AIM OF THE EXERCISE: Repeat the records exactly as given. Do not include the pictures.

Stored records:
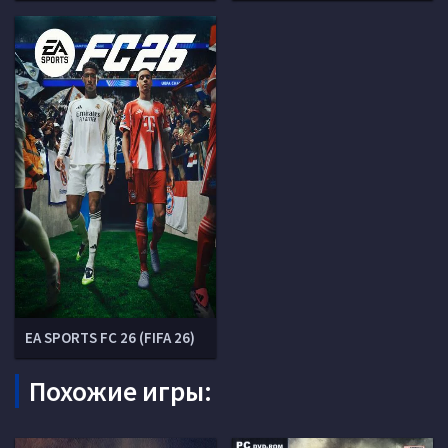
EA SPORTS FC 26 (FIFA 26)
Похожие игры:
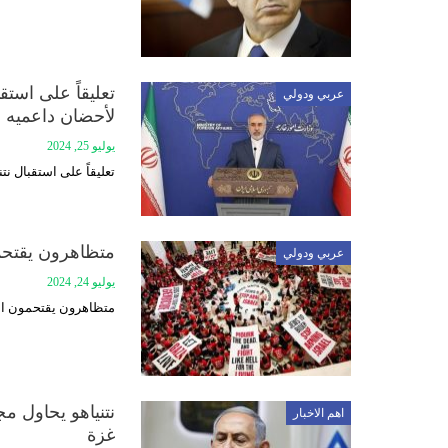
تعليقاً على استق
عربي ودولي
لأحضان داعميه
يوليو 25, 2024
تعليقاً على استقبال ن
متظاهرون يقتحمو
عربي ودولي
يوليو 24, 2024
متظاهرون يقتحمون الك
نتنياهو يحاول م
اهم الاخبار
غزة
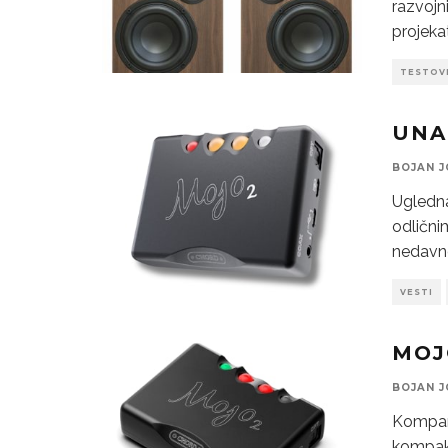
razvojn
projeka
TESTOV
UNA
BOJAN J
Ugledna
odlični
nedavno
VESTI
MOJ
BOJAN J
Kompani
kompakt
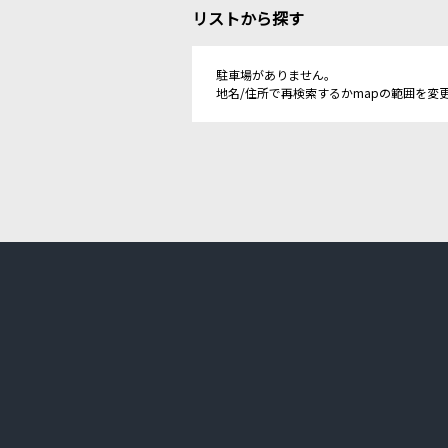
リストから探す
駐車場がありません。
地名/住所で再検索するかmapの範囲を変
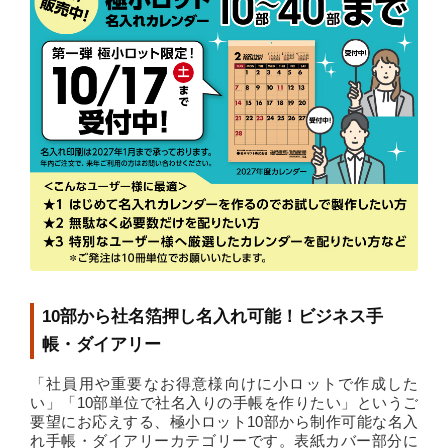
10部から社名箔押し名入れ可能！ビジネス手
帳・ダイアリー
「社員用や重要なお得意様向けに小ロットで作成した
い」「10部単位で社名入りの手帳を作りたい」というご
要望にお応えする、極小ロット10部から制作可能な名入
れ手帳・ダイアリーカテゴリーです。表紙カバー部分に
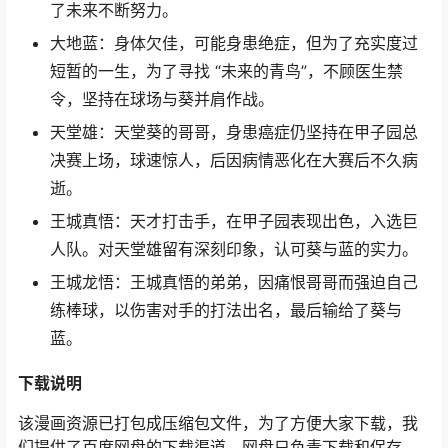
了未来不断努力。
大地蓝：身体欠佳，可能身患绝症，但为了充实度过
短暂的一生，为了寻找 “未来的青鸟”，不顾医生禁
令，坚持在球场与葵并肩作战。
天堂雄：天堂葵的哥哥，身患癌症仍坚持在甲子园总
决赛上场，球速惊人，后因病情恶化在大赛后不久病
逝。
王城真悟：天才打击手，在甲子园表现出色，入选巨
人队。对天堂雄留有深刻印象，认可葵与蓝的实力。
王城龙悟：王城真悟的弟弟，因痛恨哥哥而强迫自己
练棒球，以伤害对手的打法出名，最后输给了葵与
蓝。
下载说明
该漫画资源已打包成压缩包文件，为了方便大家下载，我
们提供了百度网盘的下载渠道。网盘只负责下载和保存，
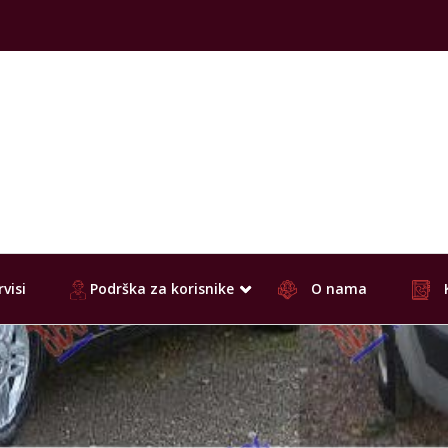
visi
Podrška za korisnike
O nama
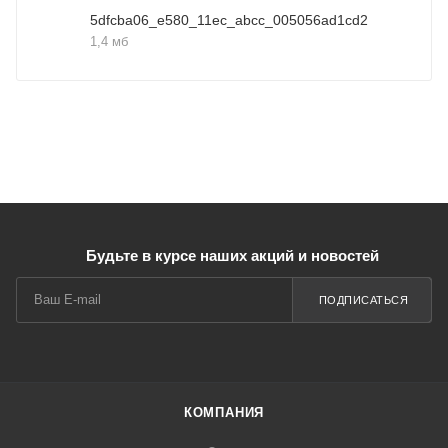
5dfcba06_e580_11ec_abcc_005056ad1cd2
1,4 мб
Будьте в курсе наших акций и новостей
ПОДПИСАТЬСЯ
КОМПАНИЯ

SOLUTION:
EA SPORTS FC 26 (FIFA 26)
Похожие игры:
تعليقاً على استق
عربي ودولي
لأحضان داعميه
يوليو 25, 2024
تعليقاً على استقبال ن
متظاهرون يقتحمو
عربي ودولي
يوليو 24, 2024
متظاهرون يقتحمون الك
نتنياهو يحاول م
اهم الاخبار
غزة
razvojn
projeka
TESTOV
UNA
BOJAN J
Ugledna
odlični
nedavno
VESTI
MOJ
BOJAN J
Kompani
kompakt
リストから探す
駐車場がありません。
地名/住所で再検索するかmapの範囲を変
10部から社名箔押し名入れ可能！ビジネス手
帳・ダイアリー
「社員用や重要なお得意様向けに小ロットで作成した
い」「10部単位で社名入りの手帳を作りたい」というご
要望にお応えする、極小ロット10部から制作可能な名入
れ手帳・ダイアリーカテゴリーです。表紙カバー部分に
了未来不断努力。
大地蓝：身体欠佳，可能身患绝症，但为了充实度过
短暂的一生，为了寻找 “未来的青鸟”，不顾医生禁
令，坚持在球场与葵并肩作战。
天堂雄：天堂葵的哥哥，身患癌症仍坚持在甲子园总
决赛上场，球速惊人，后因病情恶化在大赛后不久病
逝。
王城真悟：天才打击手，在甲子园表现出色，入选巨
人队。对天堂雄留有深刻印象，认可葵与蓝的实力。
王城龙悟：王城真悟的弟弟，因痛恨哥哥而强迫自己
练棒球，以伤害对手的打法出名，最后输给了葵与
蓝。
下载说明
该漫画资源已打包成压缩包文件，为了方便大家下载，我
们提供了百度网盘的下载渠道。网盘只负责下载和保存，
visi
Podrška za korisnike
O nama
5dfcba06_e580_11ec_abcc_005056ad1cd2
1,4 мб
Будьте в курсе наших акций и новостей
ПОДПИСАТЬСЯ
КОМПАНИЯ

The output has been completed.